[EXERCISE DATA]
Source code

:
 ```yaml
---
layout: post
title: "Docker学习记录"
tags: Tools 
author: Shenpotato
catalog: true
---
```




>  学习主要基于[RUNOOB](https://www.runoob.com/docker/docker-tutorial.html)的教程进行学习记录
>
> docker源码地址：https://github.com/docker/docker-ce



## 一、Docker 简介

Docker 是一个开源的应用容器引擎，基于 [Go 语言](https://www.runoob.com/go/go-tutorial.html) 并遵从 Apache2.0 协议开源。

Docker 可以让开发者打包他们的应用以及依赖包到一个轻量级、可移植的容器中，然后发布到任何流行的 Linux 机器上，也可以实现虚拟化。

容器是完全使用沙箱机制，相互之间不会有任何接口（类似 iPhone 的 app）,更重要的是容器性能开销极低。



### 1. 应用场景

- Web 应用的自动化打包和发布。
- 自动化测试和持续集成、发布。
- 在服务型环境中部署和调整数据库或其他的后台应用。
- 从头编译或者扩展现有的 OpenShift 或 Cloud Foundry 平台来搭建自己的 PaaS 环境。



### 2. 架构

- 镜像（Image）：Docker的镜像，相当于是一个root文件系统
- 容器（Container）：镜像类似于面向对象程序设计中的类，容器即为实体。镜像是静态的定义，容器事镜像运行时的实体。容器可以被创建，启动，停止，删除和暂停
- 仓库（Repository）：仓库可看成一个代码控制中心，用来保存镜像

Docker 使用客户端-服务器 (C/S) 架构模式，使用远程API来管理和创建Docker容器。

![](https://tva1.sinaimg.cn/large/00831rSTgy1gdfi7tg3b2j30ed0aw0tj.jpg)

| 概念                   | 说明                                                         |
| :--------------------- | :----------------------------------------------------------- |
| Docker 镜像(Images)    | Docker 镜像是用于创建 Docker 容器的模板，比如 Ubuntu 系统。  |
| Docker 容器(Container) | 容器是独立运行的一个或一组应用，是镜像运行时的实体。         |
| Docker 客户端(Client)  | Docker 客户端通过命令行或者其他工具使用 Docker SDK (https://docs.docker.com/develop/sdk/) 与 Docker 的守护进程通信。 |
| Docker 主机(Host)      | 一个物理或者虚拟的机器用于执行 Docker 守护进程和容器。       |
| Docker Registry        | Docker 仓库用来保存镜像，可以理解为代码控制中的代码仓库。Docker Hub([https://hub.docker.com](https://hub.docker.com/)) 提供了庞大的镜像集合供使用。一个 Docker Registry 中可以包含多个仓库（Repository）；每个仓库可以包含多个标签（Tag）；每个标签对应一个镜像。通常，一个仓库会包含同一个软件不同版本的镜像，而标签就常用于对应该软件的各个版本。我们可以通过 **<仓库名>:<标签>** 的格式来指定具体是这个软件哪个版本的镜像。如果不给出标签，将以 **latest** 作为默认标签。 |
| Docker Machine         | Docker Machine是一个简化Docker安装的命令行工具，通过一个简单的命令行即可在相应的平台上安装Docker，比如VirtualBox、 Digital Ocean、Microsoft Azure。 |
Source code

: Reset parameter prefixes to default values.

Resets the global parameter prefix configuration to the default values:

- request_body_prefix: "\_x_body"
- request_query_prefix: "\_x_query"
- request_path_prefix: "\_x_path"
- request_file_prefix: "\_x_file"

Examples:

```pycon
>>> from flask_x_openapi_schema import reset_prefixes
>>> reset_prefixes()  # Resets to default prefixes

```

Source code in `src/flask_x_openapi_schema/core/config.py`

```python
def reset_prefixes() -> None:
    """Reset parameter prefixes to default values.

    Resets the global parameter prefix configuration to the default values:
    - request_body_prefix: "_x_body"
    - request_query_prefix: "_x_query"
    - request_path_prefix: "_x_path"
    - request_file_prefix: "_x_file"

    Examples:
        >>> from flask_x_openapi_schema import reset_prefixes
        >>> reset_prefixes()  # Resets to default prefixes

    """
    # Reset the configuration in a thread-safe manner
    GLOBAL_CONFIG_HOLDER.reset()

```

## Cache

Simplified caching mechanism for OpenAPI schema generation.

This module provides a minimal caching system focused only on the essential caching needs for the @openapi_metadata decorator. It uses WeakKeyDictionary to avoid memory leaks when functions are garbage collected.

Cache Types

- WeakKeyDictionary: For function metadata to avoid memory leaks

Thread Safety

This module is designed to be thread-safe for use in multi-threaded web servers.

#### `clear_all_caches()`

[BRIEF] Repeat the data exactly. Omit nothing.

[REPLY]
Source code

:
 ```yaml
---
layout: post
title: "Docker学习记录"
tags: Tools 
author: Shenpotato
catalog: true
---
```




>  学习主要基于[RUNOOB](https://www.runoob.com/docker/docker-tutorial.html)的教程进行学习记录
>
> docker源码地址：https://github.com/docker/docker-ce



## 一、Docker 简介

Docker 是一个开源的应用容器引擎，基于 [Go 语言](https://www.runoob.com/go/go-tutorial.html) 并遵从 Apache2.0 协议开源。

Docker 可以让开发者打包他们的应用以及依赖包到一个轻量级、可移植的容器中，然后发布到任何流行的 Linux 机器上，也可以实现虚拟化。

容器是完全使用沙箱机制，相互之间不会有任何接口（类似 iPhone 的 app）,更重要的是容器性能开销极低。



### 1. 应用场景

- Web 应用的自动化打包和发布。
- 自动化测试和持续集成、发布。
- 在服务型环境中部署和调整数据库或其他的后台应用。
- 从头编译或者扩展现有的 OpenShift 或 Cloud Foundry 平台来搭建自己的 PaaS 环境。



### 2. 架构

- 镜像（Image）：Docker的镜像，相当于是一个root文件系统
- 容器（Container）：镜像类似于面向对象程序设计中的类，容器即为实体。镜像是静态的定义，容器事镜像运行时的实体。容器可以被创建，启动，停止，删除和暂停
- 仓库（Repository）：仓库可看成一个代码控制中心，用来保存镜像

Docker 使用客户端-服务器 (C/S) 架构模式，使用远程API来管理和创建Docker容器。

![](https://tva1.sinaimg.cn/large/00831rSTgy1gdfi7tg3b2j30ed0aw0tj.jpg)

| 概念                   | 说明                                                         |
| :--------------------- | :----------------------------------------------------------- |
| Docker 镜像(Images)    | Docker 镜像是用于创建 Docker 容器的模板，比如 Ubuntu 系统。  |
| Docker 容器(Container) | 容器是独立运行的一个或一组应用，是镜像运行时的实体。         |
| Docker 客户端(Client)  | Docker 客户端通过命令行或者其他工具使用 Docker SDK (https://docs.docker.com/develop/sdk/) 与 Docker 的守护进程通信。 |
| Docker 主机(Host)      | 一个物理或者虚拟的机器用于执行 Docker 守护进程和容器。       |
| Docker Registry        | Docker 仓库用来保存镜像，可以理解为代码控制中的代码仓库。Docker Hub([https://hub.docker.com](https://hub.docker.com/)) 提供了庞大的镜像集合供使用。一个 Docker Registry 中可以包含多个仓库（Repository）；每个仓库可以包含多个标签（Tag）；每个标签对应一个镜像。通常，一个仓库会包含同一个软件不同版本的镜像，而标签就常用于对应该软件的各个版本。我们可以通过 **<仓库名>:<标签>** 的格式来指定具体是这个软件哪个版本的镜像。如果不给出标签，将以 **latest** 作为默认标签。 |
| Docker Machine         | Docker Machine是一个简化Docker安装的命令行工具，通过一个简单的命令行即可在相应的平台上安装Docker，比如VirtualBox、 Digital Ocean、Microsoft Azure。 |
Source code

: Reset parameter prefixes to default values.

Resets the global parameter prefix configuration to the default values:

- request_body_prefix: "\_x_body"
- request_query_prefix: "\_x_query"
- request_path_prefix: "\_x_path"
- request_file_prefix: "\_x_file"

Examples:

```pycon
>>> from flask_x_openapi_schema import reset_prefixes
>>> reset_prefixes()  # Resets to default prefixes

```

Source code in `src/flask_x_openapi_schema/core/config.py`

```python
def reset_prefixes() -> None:
    """Reset parameter prefixes to default values.

    Resets the global parameter prefix configuration to the default values:
    - request_body_prefix: "_x_body"
    - request_query_prefix: "_x_query"
    - request_path_prefix: "_x_path"
    - request_file_prefix: "_x_file"

    Examples:
        >>> from flask_x_openapi_schema import reset_prefixes
        >>> reset_prefixes()  # Resets to default prefixes

    """
    # Reset the configuration in a thread-safe manner
    GLOBAL_CONFIG_HOLDER.reset()

```

## Cache

Simplified caching mechanism for OpenAPI schema generation.

This module provides a minimal caching system focused only on the essential caching needs for the @openapi_metadata decorator. It uses WeakKeyDictionary to avoid memory leaks when functions are garbage collected.

Cache Types

- WeakKeyDictionary: For function metadata to avoid memory leaks

Thread Safety

This module is designed to be thread-safe for use in multi-threaded web servers.

#### `clear_all_caches()`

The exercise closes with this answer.